Back Sleeping During Pregnancy
In the third trimester, back sleeping carries real risks. The weight of the uterus compresses the large blood vessels running along the spine, reducing blood flow back to the heart and cutting blood flow through the aorta by almost 30%. This drop in circulation reduces oxygen delivery to the placenta. Research has identified supine sleeping in late pregnancy as a risk factor for late stillbirth, with about one in four pregnant women reportedly sleeping on their back. Current guidelines recommend side sleeping, particularly on the left side, during the final months of pregnancy.
Brain Waste Clearance
Your brain has a waste-removal system that’s most active during sleep, flushing out metabolic byproducts including proteins linked to Alzheimer’s disease. A neuroscience study using imaging tracers found that this clearance system worked most efficiently in the side-sleeping position compared to back or stomach sleeping. However, the picture was nuanced: clearance of one specific Alzheimer’s-related protein was actually most efficient in the back-sleeping position. Both side and back sleeping significantly outperformed stomach sleeping. This research was conducted in rodents, so the direct translation to humans isn’t settled, but it suggests side sleeping may have a slight edge for overall brain housekeeping.
Skin and Wrinkles
Back sleeping is the only position that keeps your face completely free from contact with a pillow. When you sleep on your side or stomach, compression, shear, and stress forces press into the skin of your face for hours at a time. Over years, this mechanical distortion contributes to sleep wrinkles, which are distinct from expression lines. Research in aesthetic surgery has noted that these compression forces may not only create wrinkles but also contribute to facial skin stretching over time. If preventing premature facial aging matters to you, back sleeping has a genuine advantage here.

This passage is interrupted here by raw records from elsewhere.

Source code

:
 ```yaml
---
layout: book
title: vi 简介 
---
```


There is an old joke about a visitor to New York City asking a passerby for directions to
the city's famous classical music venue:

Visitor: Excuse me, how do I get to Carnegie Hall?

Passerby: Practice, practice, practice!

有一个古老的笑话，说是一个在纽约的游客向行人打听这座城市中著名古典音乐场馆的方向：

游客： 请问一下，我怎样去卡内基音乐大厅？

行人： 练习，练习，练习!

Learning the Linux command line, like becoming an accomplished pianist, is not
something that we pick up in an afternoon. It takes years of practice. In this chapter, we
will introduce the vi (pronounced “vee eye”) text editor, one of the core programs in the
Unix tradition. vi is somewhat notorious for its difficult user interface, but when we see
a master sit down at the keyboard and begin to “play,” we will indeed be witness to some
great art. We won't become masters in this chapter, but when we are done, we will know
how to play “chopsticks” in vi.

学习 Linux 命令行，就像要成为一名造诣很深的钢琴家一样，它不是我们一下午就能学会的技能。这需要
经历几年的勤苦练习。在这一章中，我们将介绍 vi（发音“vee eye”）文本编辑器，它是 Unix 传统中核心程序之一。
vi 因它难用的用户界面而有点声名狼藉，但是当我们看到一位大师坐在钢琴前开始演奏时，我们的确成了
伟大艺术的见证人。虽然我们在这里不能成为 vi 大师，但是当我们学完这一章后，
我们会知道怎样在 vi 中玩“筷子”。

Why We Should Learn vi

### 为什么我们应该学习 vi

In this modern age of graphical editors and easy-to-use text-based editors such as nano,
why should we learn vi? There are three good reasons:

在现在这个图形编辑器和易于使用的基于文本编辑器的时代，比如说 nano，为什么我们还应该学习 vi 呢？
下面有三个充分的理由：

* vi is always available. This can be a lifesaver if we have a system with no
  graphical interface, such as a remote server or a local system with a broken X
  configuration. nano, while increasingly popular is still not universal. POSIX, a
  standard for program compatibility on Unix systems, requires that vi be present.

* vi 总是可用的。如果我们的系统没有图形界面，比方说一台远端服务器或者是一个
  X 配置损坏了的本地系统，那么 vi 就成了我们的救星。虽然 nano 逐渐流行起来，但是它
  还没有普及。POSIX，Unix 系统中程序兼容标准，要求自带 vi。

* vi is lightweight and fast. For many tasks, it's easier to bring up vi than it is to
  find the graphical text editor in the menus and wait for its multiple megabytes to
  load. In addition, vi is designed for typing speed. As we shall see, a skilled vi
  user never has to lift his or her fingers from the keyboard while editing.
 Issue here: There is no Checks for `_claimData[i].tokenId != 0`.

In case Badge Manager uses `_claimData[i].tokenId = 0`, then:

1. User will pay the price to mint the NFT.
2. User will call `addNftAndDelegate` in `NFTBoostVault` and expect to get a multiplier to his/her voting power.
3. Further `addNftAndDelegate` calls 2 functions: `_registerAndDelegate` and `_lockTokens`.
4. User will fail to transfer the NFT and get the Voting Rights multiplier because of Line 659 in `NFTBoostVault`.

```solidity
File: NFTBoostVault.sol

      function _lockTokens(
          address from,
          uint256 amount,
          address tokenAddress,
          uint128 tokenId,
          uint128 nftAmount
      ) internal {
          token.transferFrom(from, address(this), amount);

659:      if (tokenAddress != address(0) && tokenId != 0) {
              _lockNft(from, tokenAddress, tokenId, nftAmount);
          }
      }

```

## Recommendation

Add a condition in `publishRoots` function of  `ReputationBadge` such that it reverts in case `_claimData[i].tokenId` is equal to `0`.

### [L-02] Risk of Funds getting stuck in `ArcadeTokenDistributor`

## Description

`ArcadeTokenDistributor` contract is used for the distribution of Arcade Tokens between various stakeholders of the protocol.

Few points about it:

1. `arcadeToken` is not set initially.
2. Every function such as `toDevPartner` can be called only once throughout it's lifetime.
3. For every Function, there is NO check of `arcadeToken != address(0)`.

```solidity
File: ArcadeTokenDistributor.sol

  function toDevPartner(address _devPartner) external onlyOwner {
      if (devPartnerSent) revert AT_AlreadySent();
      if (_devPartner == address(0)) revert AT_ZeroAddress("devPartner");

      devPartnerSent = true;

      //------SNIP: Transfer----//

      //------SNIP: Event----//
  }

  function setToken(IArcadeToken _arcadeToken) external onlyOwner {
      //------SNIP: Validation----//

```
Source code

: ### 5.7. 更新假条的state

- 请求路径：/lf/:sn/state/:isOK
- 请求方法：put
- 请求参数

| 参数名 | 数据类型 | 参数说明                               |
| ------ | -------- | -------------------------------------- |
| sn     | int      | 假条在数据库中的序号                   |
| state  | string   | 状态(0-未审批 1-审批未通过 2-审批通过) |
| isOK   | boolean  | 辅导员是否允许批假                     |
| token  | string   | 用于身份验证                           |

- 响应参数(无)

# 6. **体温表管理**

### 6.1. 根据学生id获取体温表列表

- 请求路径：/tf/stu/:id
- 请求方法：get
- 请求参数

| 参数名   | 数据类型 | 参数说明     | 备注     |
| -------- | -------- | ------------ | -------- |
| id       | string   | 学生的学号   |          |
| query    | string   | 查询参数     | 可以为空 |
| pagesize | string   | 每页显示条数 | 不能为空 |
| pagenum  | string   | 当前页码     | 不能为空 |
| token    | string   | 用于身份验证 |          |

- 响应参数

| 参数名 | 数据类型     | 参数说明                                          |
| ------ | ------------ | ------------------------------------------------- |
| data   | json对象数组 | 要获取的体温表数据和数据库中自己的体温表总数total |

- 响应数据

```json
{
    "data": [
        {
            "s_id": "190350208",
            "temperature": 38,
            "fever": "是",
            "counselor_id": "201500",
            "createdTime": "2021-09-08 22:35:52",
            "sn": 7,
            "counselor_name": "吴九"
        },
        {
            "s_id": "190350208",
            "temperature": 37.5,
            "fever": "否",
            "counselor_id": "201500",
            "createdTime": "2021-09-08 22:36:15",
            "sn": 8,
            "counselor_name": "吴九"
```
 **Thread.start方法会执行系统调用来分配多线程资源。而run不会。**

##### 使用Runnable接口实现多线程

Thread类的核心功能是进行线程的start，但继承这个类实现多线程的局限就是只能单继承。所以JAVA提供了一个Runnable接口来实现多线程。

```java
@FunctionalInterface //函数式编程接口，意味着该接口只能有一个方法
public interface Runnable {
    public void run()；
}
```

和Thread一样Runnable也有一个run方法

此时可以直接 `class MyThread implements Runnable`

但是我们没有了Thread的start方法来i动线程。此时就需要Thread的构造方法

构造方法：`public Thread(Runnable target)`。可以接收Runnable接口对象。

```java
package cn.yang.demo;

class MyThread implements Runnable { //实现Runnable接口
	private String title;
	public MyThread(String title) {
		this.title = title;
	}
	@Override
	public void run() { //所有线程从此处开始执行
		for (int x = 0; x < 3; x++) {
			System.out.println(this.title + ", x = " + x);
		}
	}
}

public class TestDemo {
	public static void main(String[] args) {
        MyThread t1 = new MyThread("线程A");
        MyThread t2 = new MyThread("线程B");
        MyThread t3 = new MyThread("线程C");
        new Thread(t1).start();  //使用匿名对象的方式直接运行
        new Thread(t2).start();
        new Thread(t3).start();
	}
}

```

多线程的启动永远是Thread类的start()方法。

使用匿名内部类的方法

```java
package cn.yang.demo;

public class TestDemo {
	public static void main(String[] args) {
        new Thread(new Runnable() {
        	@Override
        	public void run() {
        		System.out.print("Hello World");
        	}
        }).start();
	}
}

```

How to Set Up for Back Sleeping
Simply lying flat on your back isn’t enough to get the benefits. Without proper support, your lower back can arch excessively, creating the very pressure points you’re trying to avoid. The setup that spine specialists recommend is straightforward:
- Under your knees: Place a pillow to let your back muscles relax and preserve the natural curve of your lower back. This single adjustment makes the biggest difference for comfort.
- Under your lower back: If you still feel a gap between your waist and the mattress, a small rolled towel fills that space and provides extra support.
- Under your head: Your pillow should keep your neck aligned with your chest and upper back, not push your head forward or let it tilt backward. A thinner pillow or a small cervical roll works better than a thick, fluffy pillow that flexes your neck.
If you’re used to side sleeping and want to transition, it takes time. Many people shift positions unconsciously during the night, so placing pillows on either side of your body can help you stay put while you adjust.
Who Should and Shouldn’t Sleep on Their Back
Back sleeping is a strong choice if you have back or neck pain, want to minimize facial wrinkles, or have no breathing issues during sleep. It keeps your spine neutral, distributes your weight evenly, and avoids compressing your face or shoulders.
You’re better off on your side if you snore, have sleep apnea, experience acid reflux, or are in the later stages of pregnancy. For reflux specifically, the left side is the position to target. For sleep apnea, either side is a significant improvement over the back.
The honest answer to whether back sleeping is “the best” position is that it depends on what you’re optimizing for. For spinal health alone, it wins. For overall health across the widest range of people, side sleeping is more universally safe, which likely explains why the majority of adults end up there naturally.